_SELECTED TEXT_
================
GtkStatusIcon: "Activate" on single click vs. double click
- From: milosz derezynski <internalerror gmail com>
- To: gtk-devel-list gnome org
- Subject: GtkStatusIcon: "Activate" on single click vs. double click
- Date: Fri, 21 Oct 2005 01:50:53 +0200
Hi everyone,
I'm one of the lead devels of BMPx (
http://bmpx.berlios.de), and we've imported a copy of GtkStatusIcon from CVS HEAD into our own code tree, which i have modified to also
support single click and scroll event reporting (for controlling the volume in the player on scrolling over the tray icon). The enhancement request+patch is in GNOME bugzilla at:
http://bugzilla.gnome.org/show_bug.cgi?id=318933There was a short discussion about that in #gtk+, with Federico and Matthias, and it sorta ended in that both single-click and double-click are to be considered as an 'activate' action, and also that it doesn't make sense to support both types of 'activate' (single/double-click) and to make it even worse, support them both at the same time so the app can do something different depending on single or double click.
Now i'm in favor of single click. I find it more intuitive to just single click on a tray icon to e.g. hide/unhide the UI of an app (that's what the modified GtkStatusIcon in BMPx does), and e.g. the ICCCM tray icon of GAIM is doing that too (hides/unhides the buddy list from the window list/pager on _single_ click on the icon), but there are also other apps who do use a custom ICCCM-compliant tray icon and activate on double click (
e.g. Azureus, just cause i have it runnign right now :)
================
_PROMPT_
Resume the mailing-list post about GtkStatusIcon single-click versus double-click activation, starting after its last sentence.

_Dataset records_
================
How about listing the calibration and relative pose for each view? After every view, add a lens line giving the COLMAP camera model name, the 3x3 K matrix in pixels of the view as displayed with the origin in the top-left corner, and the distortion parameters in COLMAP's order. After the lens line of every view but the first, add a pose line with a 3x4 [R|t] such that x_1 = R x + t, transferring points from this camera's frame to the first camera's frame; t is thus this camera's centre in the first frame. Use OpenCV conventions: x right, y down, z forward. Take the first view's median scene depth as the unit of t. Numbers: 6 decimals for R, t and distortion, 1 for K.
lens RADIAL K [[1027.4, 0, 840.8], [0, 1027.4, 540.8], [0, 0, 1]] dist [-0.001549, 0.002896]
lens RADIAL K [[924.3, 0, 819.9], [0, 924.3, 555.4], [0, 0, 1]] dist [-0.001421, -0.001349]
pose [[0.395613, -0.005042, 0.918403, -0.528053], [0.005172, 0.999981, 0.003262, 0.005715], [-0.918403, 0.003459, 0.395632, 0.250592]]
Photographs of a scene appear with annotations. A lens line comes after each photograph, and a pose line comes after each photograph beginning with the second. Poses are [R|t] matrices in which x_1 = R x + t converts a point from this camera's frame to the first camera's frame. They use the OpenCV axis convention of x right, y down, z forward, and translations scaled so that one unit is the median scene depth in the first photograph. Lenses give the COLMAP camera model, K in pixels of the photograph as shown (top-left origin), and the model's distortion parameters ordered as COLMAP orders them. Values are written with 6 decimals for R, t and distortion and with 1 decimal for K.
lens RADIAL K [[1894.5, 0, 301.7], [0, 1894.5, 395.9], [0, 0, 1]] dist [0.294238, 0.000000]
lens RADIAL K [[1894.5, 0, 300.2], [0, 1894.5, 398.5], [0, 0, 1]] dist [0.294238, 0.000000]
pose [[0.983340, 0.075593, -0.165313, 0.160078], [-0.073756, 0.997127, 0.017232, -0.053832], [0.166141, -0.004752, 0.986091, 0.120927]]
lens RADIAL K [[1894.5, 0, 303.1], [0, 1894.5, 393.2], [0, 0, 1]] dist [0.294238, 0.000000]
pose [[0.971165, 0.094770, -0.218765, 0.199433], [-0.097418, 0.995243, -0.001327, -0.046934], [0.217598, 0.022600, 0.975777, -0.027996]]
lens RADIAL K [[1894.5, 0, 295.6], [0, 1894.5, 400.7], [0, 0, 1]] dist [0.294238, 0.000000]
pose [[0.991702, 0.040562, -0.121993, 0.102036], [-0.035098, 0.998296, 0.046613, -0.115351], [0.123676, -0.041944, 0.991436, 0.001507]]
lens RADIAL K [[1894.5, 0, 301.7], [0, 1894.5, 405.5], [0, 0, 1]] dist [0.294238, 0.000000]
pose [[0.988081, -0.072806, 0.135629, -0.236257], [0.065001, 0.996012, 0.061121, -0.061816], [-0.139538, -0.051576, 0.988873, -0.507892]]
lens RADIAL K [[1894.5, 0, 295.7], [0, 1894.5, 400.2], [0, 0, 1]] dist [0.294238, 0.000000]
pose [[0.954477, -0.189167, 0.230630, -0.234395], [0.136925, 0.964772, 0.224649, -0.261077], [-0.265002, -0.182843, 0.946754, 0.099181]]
================
_EXERCISE RESULT_
My argumentation for single click is:
Since the tray icons can't be "selected", like e.g. items in Nautilus, which works trough a single click, while double clicking (in Nautilus) activates the item, i don't really see a point for double click, i find it contra-intuitive. A tray icon is more something like a small gadget that you "prod" so something happens, and a single click in that case makes more sense, having to double click it is something i don't think people do expect with tray icons. It's the same as with applets or launchers in gnome-panel: they can't be really selected either, so there's no "need" for a distinction between single and double click; hence they are activated on a single click, because activation on double click would seem illogical to the user: he/she would ask him/herself "If i have to double click it to activate, what does single click do then?" because they are used to this "stepped" behaviour from filemanager: Single click to select, double click to activate. They just know that double-click does something "more" than single click, that's why i think if activation would happen on double click, they would expect single click to do something as well, but would be wondering what that might be or if the tray icon is not even broken at all.
Now what do you all think about this?
Regards,
Milosz
------------------------
In theory, theory and practice are the same. In practice, they aren't.